Sunday, July 10, 2016

Parenting: Serve and Return




The church where I work is being patient with me and trying a new experiment for summer Sunday school. I have lessons in bags and families stop by, pick a bag and take it to a room to complete the activities with their children.

Each bag contains a Bible story and verse to memorize. Art activities, games, puzzles, and discussion questions give the families some choices that allow them to custom design the lesson for their children.

I sit in the entrance area for our Family Summer Sunday School and check families in and out. During that time I hear voices coming from the classrooms and what I hear warms my heart.

Curiosity abounds as bags are opened and Bible stories are read. There is laughter as activities are attempted and retried. Today one child smiled a mile wide as he told me he loved the finger traps. Another child kept at the marble paint activity until the blue and red made purple. Some families finish in 20 minutes and others have to be gently shooed out at the end of the hour. 

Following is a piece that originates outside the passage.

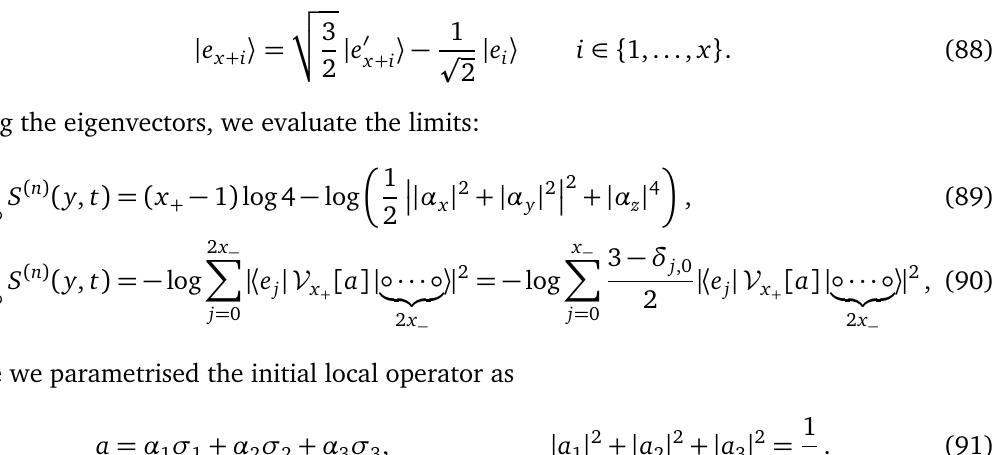
π , k ∈ (cid:90) , where 4 , a are the same 1 2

My favorite bits of conversation are something developmental psychologists call "serve and return." It is the interaction between parent and child. Serve and return begins in infancy when parents melt in front of their newborns to instinctively indulge in baby talk. Mom talks to baby and baby responds encouraging Mom to initiate more conversation. This continues as the child grows. A toddler asks Dad an obvious question and Dad responds serving a question of his own. To the casual observer the conversations barely seem useful, but for the child’s developing brain this type of interaction is pure gold. It allows them to test new information as they absorb information by learning patterns.

Babies are essentially born into an alien world. They know nothing, cannot speak the language, and are on a steep learning curve to get things figured out. Serve and return is a process that wires the child's brain creating and organizing important neural pathways that become the basis for all learning. Each child's brain must figure out its world and the serve and return process gives essential information allowing sense to be made of everyday happenings.

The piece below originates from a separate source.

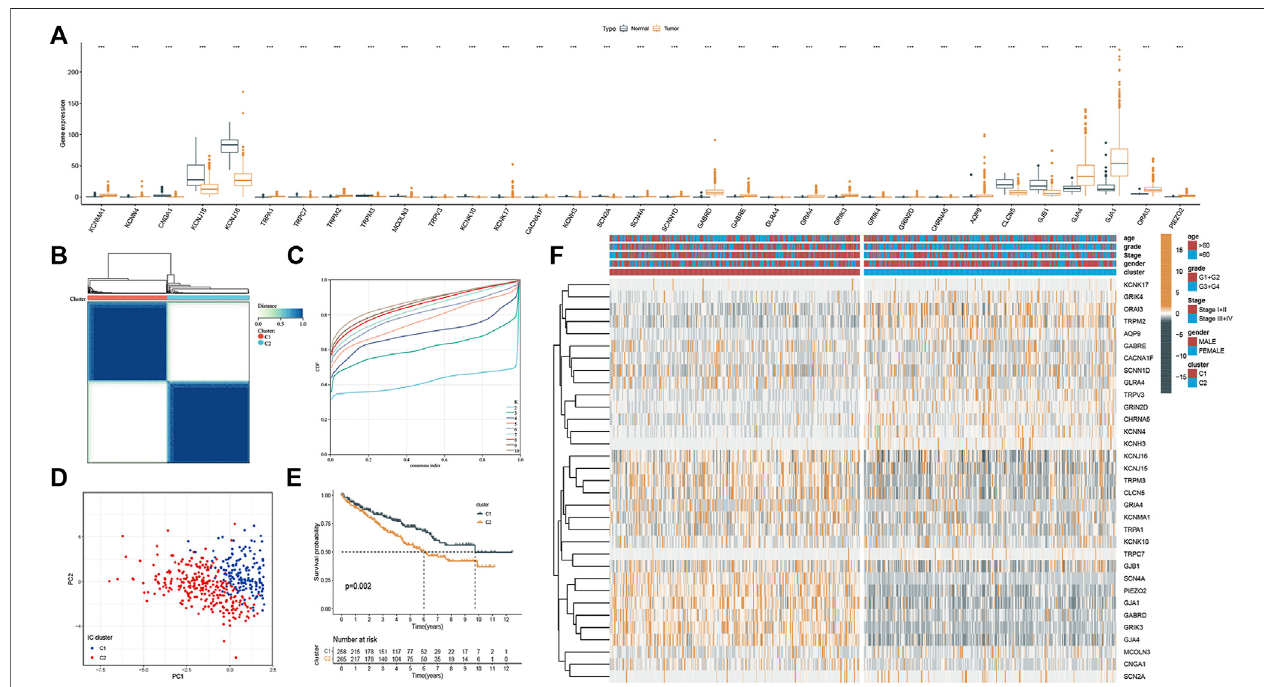
FIGURE 4 | Molecular subtyping based on the ICRGs in TCGA cohort. (A) Box plot of the 33 DEGs between tumor and normal samples. (B) Total of 374 ccRCC patients were identi fi ed into two clusters according to the consensus clustering matrix (k = 2). (C) Relative changes in the area under the CDF curve by group number (MaxK =10). (D) Principalcomponentanalysisonthetwoclustersbasedonthe33DEGs. (E) Kaplan – Meiersurvivalcurvesforthetwoclusters( p =0.002). (F) Heatmap and the clinical parameters of the two clusters established by 33 DEGs (the more yellow the color, the higher the level of gene expression. The bluer the color, the lower the level of gene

In addition to academic benefits, this process teaches language, social skills, and stress coping strategies. Furthermore, serve and return builds trust as children learn over and over again that their parent's response is dependable. The ability to trust is essential to learning as well as emotional health. There is a lot happening in this game of verbal tennis.

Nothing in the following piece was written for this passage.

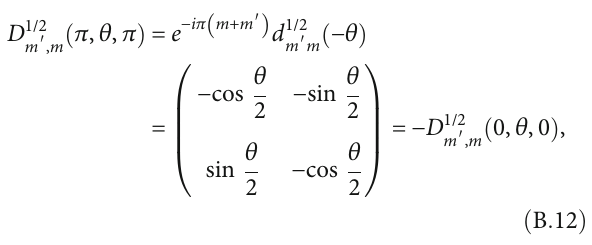
Table 1: Helicity couplings and Breit-Wigner parameter values employed in the numerical study in Section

The best thing about the Family Summer Sunday School brand of serve and return is that it happens in the context of faith learning. Through the blessing and power of the Spirit, these parents are building the brains of their children with the bricks and mortar of faith.That faith will be a part of all future learning. 

That's pretty powerful stuff.

So then you are no longer strangers and aliens, but you are fellow citizens with the saints and members of the household of God, built on the foundation of the apostles and prophets, Christ Jesus himself being the cornerstone, in whom the whole structure, being joined together, grows into a holy temple in the Lord. In him you  also are being built together into a dwelling place for God by the Spirit.